==== EXTRACTED RECORDS ====

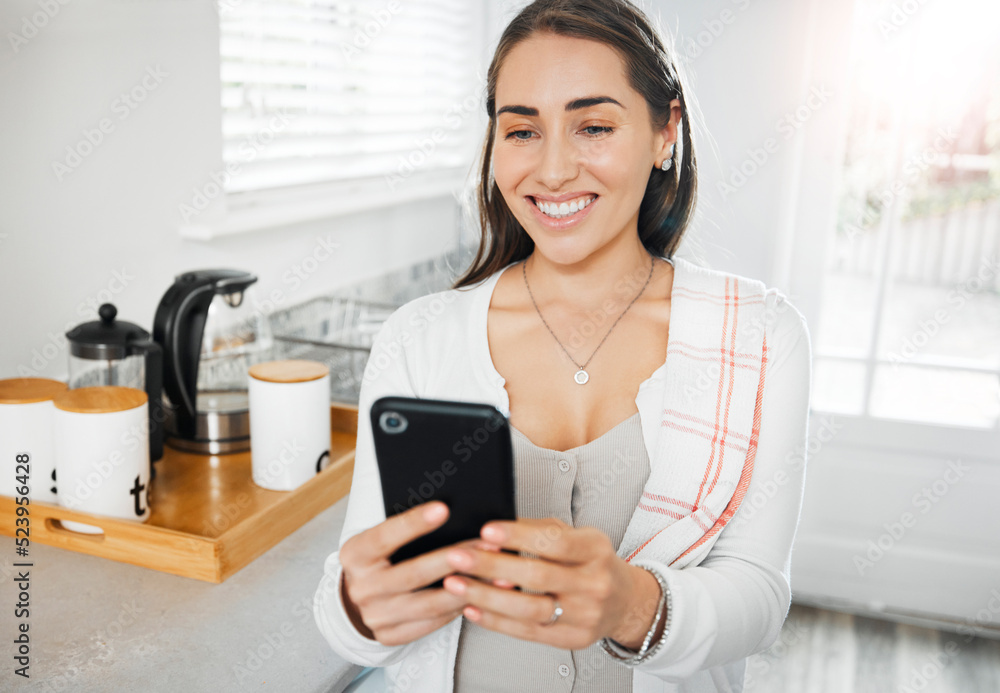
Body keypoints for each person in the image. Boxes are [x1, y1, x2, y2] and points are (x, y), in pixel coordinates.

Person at [314, 1, 812, 691]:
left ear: (666, 130)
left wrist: (630, 600)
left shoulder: (759, 335)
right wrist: (357, 606)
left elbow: (759, 598)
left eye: (595, 126)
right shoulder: (420, 338)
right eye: (522, 130)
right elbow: (347, 601)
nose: (551, 170)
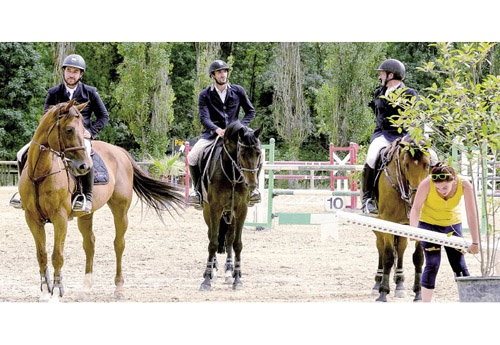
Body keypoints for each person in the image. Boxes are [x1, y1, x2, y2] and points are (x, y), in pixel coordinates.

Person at [10, 54, 109, 213]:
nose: (71, 74)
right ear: (64, 72)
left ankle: (86, 197)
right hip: (55, 136)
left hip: (79, 136)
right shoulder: (54, 92)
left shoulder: (90, 93)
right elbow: (44, 117)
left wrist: (91, 132)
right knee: (22, 153)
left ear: (80, 74)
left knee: (87, 154)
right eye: (69, 70)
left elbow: (104, 116)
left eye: (75, 72)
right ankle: (23, 194)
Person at [187, 59, 259, 210]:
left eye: (225, 71)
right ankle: (197, 192)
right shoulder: (205, 95)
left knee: (260, 153)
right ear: (213, 75)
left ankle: (254, 190)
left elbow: (250, 111)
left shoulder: (238, 91)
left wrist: (240, 127)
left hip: (236, 135)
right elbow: (204, 117)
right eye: (219, 72)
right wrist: (217, 129)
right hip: (212, 135)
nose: (223, 74)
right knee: (192, 156)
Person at [409, 163, 480, 302]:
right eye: (438, 188)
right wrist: (413, 231)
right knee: (432, 263)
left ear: (453, 179)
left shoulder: (464, 185)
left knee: (459, 263)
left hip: (452, 225)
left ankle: (470, 302)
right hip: (429, 224)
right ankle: (425, 304)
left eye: (445, 187)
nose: (442, 191)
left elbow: (472, 214)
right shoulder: (426, 183)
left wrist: (475, 241)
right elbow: (416, 208)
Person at [361, 58, 419, 214]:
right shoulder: (378, 92)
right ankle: (368, 199)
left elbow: (413, 117)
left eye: (382, 74)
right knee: (372, 156)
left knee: (429, 157)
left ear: (391, 75)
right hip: (382, 134)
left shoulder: (409, 93)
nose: (380, 76)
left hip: (404, 134)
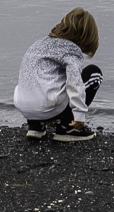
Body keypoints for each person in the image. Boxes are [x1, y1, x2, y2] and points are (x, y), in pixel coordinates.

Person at [14, 8, 102, 142]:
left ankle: (36, 126)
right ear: (87, 35)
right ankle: (68, 127)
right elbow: (75, 82)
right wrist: (79, 115)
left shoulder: (39, 44)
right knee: (94, 73)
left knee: (39, 79)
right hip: (47, 106)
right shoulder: (71, 49)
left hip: (24, 106)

====

▶ _INSTRUCTIONS TO FOLLOW_: An exact copy of every line above, minus the pictures, is the required output.

▶ _YOUR RESPONSE_:
Body keypoints for each person in the image. Boxes are [x1, y1, x2, y2] and points are (x, y), in pixel coordinates.

Person at [314, 1, 812, 691]:
left ear: (666, 130)
left wrist: (630, 600)
left shoulder: (759, 335)
right wrist: (357, 606)
left elbow: (759, 598)
left eye: (595, 126)
right shoulder: (420, 338)
right eye: (522, 130)
right elbow: (347, 601)
nose: (551, 170)
Body keypoints for each person in the image. Boxes are [x1, y1, x2, y2] and points are (x, y), in pixel coordinates.

Person at [10, 54, 109, 213]:
nose: (71, 74)
right ear: (64, 72)
left ankle: (86, 197)
right hip: (55, 136)
left hip: (79, 136)
right shoulder: (54, 92)
left shoulder: (90, 93)
right elbow: (44, 117)
left wrist: (91, 132)
right knee: (22, 153)
left ear: (80, 74)
left knee: (87, 154)
right eye: (69, 70)
left elbow: (104, 116)
left eye: (75, 72)
right ankle: (23, 194)
Person at [187, 59, 259, 210]:
left eye: (225, 71)
right ankle: (197, 192)
right shoulder: (205, 95)
left knee: (260, 153)
right ear: (213, 75)
left ankle: (254, 190)
left elbow: (250, 111)
left shoulder: (238, 91)
left wrist: (240, 127)
left hip: (236, 135)
right elbow: (204, 117)
right eye: (219, 72)
right wrist: (217, 129)
right hip: (212, 135)
nose: (223, 74)
right knee: (192, 156)
Person at [409, 163, 480, 302]:
right eye: (438, 188)
right wrist: (413, 231)
right knee: (432, 263)
left ear: (453, 179)
left shoulder: (464, 185)
left knee: (459, 263)
left hip: (452, 225)
left ankle: (470, 302)
right hip: (429, 224)
right ankle: (425, 304)
left eye: (445, 187)
nose: (442, 191)
left elbow: (472, 214)
right shoulder: (426, 183)
left wrist: (475, 241)
right elbow: (416, 208)
Person at [361, 58, 419, 214]:
right shoulder: (378, 92)
right ankle: (368, 199)
left elbow: (413, 117)
left eye: (382, 74)
right knee: (372, 156)
left knee: (429, 157)
left ear: (391, 75)
right hip: (382, 134)
left shoulder: (409, 93)
nose: (380, 76)
left hip: (404, 134)
Body keypoints for each person in the image. Boxes are [x1, y1, x2, y2] and points are (x, y), in pixel coordinates.

Person at [14, 8, 102, 142]:
left ankle: (36, 126)
right ear: (87, 35)
right ankle: (68, 127)
right elbow: (75, 82)
right wrist: (79, 115)
left shoulder: (39, 44)
right knee: (94, 73)
left knee: (39, 79)
right hip: (47, 106)
right shoulder: (71, 49)
left hip: (24, 106)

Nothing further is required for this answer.